▽

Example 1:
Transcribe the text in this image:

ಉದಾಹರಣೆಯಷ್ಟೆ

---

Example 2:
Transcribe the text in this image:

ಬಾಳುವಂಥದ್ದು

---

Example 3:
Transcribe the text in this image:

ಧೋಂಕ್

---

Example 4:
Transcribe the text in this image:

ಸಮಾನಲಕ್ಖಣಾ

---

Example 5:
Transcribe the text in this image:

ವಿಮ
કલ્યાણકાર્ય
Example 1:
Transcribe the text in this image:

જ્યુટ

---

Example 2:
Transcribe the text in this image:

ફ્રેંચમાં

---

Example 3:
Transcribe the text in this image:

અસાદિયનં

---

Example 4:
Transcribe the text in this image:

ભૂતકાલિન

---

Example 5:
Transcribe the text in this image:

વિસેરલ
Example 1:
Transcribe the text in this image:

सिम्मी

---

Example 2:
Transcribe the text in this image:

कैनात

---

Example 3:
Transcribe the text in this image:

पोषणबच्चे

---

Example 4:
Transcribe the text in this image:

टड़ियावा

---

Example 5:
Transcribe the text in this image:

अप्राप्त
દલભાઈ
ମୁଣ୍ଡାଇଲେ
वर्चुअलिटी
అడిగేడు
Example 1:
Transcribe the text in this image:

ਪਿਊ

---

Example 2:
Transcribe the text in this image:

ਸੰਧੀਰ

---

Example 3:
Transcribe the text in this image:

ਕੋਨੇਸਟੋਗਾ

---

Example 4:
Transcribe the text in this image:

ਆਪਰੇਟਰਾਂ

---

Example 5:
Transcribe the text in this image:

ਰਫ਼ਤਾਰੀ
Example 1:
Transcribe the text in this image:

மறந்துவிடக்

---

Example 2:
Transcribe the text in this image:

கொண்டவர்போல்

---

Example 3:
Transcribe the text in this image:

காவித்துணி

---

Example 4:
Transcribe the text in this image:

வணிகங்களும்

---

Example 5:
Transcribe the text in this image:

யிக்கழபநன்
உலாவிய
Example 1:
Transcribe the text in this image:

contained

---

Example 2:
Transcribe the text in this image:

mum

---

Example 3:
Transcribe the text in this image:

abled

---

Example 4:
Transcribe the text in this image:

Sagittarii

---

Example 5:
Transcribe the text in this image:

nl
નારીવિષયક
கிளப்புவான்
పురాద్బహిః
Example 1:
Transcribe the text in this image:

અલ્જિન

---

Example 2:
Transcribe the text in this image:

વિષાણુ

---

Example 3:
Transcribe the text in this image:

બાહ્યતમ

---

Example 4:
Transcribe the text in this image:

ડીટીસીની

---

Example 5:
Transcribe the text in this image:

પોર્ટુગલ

△

:: ACTION ITEM ::
The records are to be repeated in full, exactly as they stand.

:: FINISHED EXERCISE ::
Example 1:
Transcribe the text in this image:

ಉದಾಹರಣೆಯಷ್ಟೆ

---

Example 2:
Transcribe the text in this image:

ಬಾಳುವಂಥದ್ದು

---

Example 3:
Transcribe the text in this image:

ಧೋಂಕ್

---

Example 4:
Transcribe the text in this image:

ಸಮಾನಲಕ್ಖಣಾ

---

Example 5:
Transcribe the text in this image:

ವಿಮ
કલ્યાણકાર્ય
Example 1:
Transcribe the text in this image:

જ્યુટ

---

Example 2:
Transcribe the text in this image:

ફ્રેંચમાં

---

Example 3:
Transcribe the text in this image:

અસાદિયનં

---

Example 4:
Transcribe the text in this image:

ભૂતકાલિન

---

Example 5:
Transcribe the text in this image:

વિસેરલ
Example 1:
Transcribe the text in this image:

सिम्मी

---

Example 2:
Transcribe the text in this image:

कैनात

---

Example 3:
Transcribe the text in this image:

पोषणबच्चे

---

Example 4:
Transcribe the text in this image:

टड़ियावा

---

Example 5:
Transcribe the text in this image:

अप्राप्त
દલભાઈ
ମୁଣ୍ଡାଇଲେ
वर्चुअलिटी
అడిగేడు
Example 1:
Transcribe the text in this image:

ਪਿਊ

---

Example 2:
Transcribe the text in this image:

ਸੰਧੀਰ

---

Example 3:
Transcribe the text in this image:

ਕੋਨੇਸਟੋਗਾ

---

Example 4:
Transcribe the text in this image:

ਆਪਰੇਟਰਾਂ

---

Example 5:
Transcribe the text in this image:

ਰਫ਼ਤਾਰੀ
Example 1:
Transcribe the text in this image:

மறந்துவிடக்

---

Example 2:
Transcribe the text in this image:

கொண்டவர்போல்

---

Example 3:
Transcribe the text in this image:

காவித்துணி

---

Example 4:
Transcribe the text in this image:

வணிகங்களும்

---

Example 5:
Transcribe the text in this image:

யிக்கழபநன்
உலாவிய
Example 1:
Transcribe the text in this image:

contained

---

Example 2:
Transcribe the text in this image:

mum

---

Example 3:
Transcribe the text in this image:

abled

---

Example 4:
Transcribe the text in this image:

Sagittarii

---

Example 5:
Transcribe the text in this image:

nl
નારીવિષયક
கிளப்புவான்
పురాద్బహిః
Example 1:
Transcribe the text in this image:

અલ્જિન

---

Example 2:
Transcribe the text in this image:

વિષાણુ

---

Example 3:
Transcribe the text in this image:

બાહ્યતમ

---

Example 4:
Transcribe the text in this image:

ડીટીસીની

---

Example 5:
Transcribe the text in this image:

પોર્ટુગલ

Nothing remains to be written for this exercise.